Amy C. My first overnight at a friend’s house that couldn’t be seen from my own. It was 7th grade, my first year in junior high, when your world explodes beyond the fifty kids you’ve known since kindergarten. I don’t recall what her mom made us for dinner but I do remember lying in Amy’s bed watching Psycho for the first time. It all felt so adult and as I snuggled happily into my sleeping bag on the floor that night, I resolved to do this as often as I could. Maybe, although only five miles from my home, this was the beginning of my traveling Joneses.
Friday night I had another sleepover, this time at my best friend’s lovely new place. Instead of a black and white Hitchcock classic while eating popcorn and surrounded by Shaun Cassidy and Leif Garrett posters, we saw Oceans 8 while having cocktails and dinner at the Movie Tavern. We talked late into the night, that hasn’t changed, although now “late” is 10 p.m. But talk we did, about everything and anything. Somehow we never run out of things to share and laughter is always the third person in the room. But we also revisited all the really rough things we’ve both been through and I had to wonder: how did real life become scarier than a horror movie?
Granted neither of us have been stabbed at in the shower by a madman but trust me when I say life hasn’t caused us nightmares, at times it has BEEN an actual nightmare. But the difference between Marion Crane (Janet Leigh’s character’s name in the 1960 film) and us is that we have never been alone in our terrifying moments, in those times when everything but was at risk, when figuratively we lay bloodied and naked, fighting to survive. We had someone with us, reminding us that the next breath was all that was required of us and that we would get through whatever lay ahead together.

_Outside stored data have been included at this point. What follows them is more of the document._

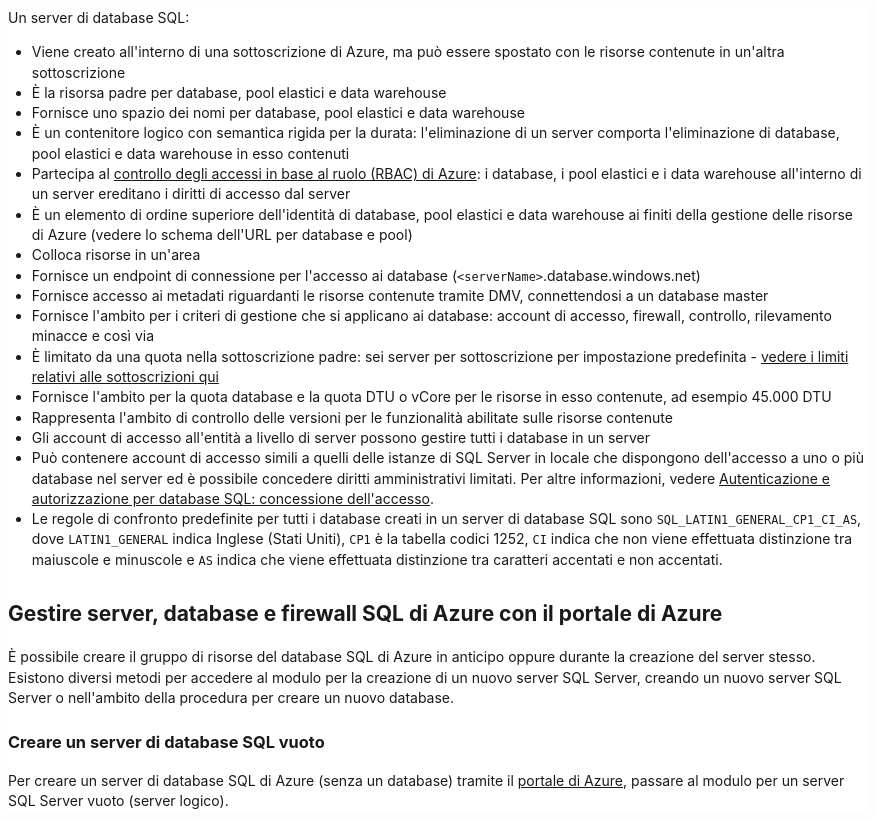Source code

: Un server di database SQL:

- Viene creato all'interno di una sottoscrizione di Azure, ma può essere spostato con le risorse contenute in un'altra sottoscrizione
- È la risorsa padre per database, pool elastici e data warehouse
- Fornisce uno spazio dei nomi per database, pool elastici e data warehouse
- È un contenitore logico con semantica rigida per la durata: l'eliminazione di un server comporta l'eliminazione di database, pool elastici e data warehouse in esso contenuti
- Partecipa al [controllo degli accessi in base al ruolo (RBAC) di Azure](/azure/role-based-access-control/overview): i database, i pool elastici e i data warehouse all'interno di un server ereditano i diritti di accesso dal server
- È un elemento di ordine superiore dell'identità di database, pool elastici e data warehouse ai finiti della gestione delle risorse di Azure (vedere lo schema dell'URL per database e pool)
- Colloca risorse in un'area
- Fornisce un endpoint di connessione per l'accesso ai database (`<serverName>`.database.windows.net)
- Fornisce accesso ai metadati riguardanti le risorse contenute tramite DMV, connettendosi a un database master
- Fornisce l'ambito per i criteri di gestione che si applicano ai database: account di accesso, firewall, controllo, rilevamento minacce e così via
- È limitato da una quota nella sottoscrizione padre: sei server per sottoscrizione per impostazione predefinita - [vedere i limiti relativi alle sottoscrizioni qui](../azure-subscription-service-limits.md)
- Fornisce l'ambito per la quota database e la quota DTU o vCore per le risorse in esso contenute, ad esempio 45.000 DTU
- Rappresenta l'ambito di controllo delle versioni per le funzionalità abilitate sulle risorse contenute
- Gli account di accesso all'entità a livello di server possono gestire tutti i database in un server
- Può contenere account di accesso simili a quelli delle istanze di SQL Server in locale che dispongono dell'accesso a uno o più database nel server ed è possibile concedere diritti amministrativi limitati. Per altre informazioni, vedere [Autenticazione e autorizzazione per database SQL: concessione dell'accesso](sql-database-manage-logins.md).
- Le regole di confronto predefinite per tutti i database creati in un server di database SQL sono `SQL_LATIN1_GENERAL_CP1_CI_AS`, dove `LATIN1_GENERAL` indica Inglese (Stati Uniti), `CP1` è la tabella codici 1252, `CI` indica che non viene effettuata distinzione tra maiuscole e minuscole e `AS` indica che viene effettuata distinzione tra caratteri accentati e non accentati.

## <a name="manage-azure-sql-servers-databases-and-firewalls-using-the-azure-portal"></a>Gestire server, database e firewall SQL di Azure con il portale di Azure

È possibile creare il gruppo di risorse del database SQL di Azure in anticipo oppure durante la creazione del server stesso. Esistono diversi metodi per accedere al modulo per la creazione di un nuovo server SQL Server, creando un nuovo server SQL Server o nell'ambito della procedura per creare un nuovo database.

### <a name="create-a-blank-sql-database-server"></a>Creare un server di database SQL vuoto

Per creare un server di database SQL di Azure (senza un database) tramite il [portale di Azure](https://portal.azure.com), passare al modulo per un server SQL Server vuoto (server logico).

I fully realize this post has gone to a sappy love story genre but if Marion Crane had been on a girls’ trip when that well, psycho, came to her room, I have no doubt she would have made it. It would have become a part of their history, recounted during future grown-up pajama parties and stand as another testament to a sisterhood that has stood the test of time. Crazy men. Medical challenges. Death. Tragedy. Disability. There’s not an overnight bag that can handle all that. But I am beyond blessed to have a friendship that can.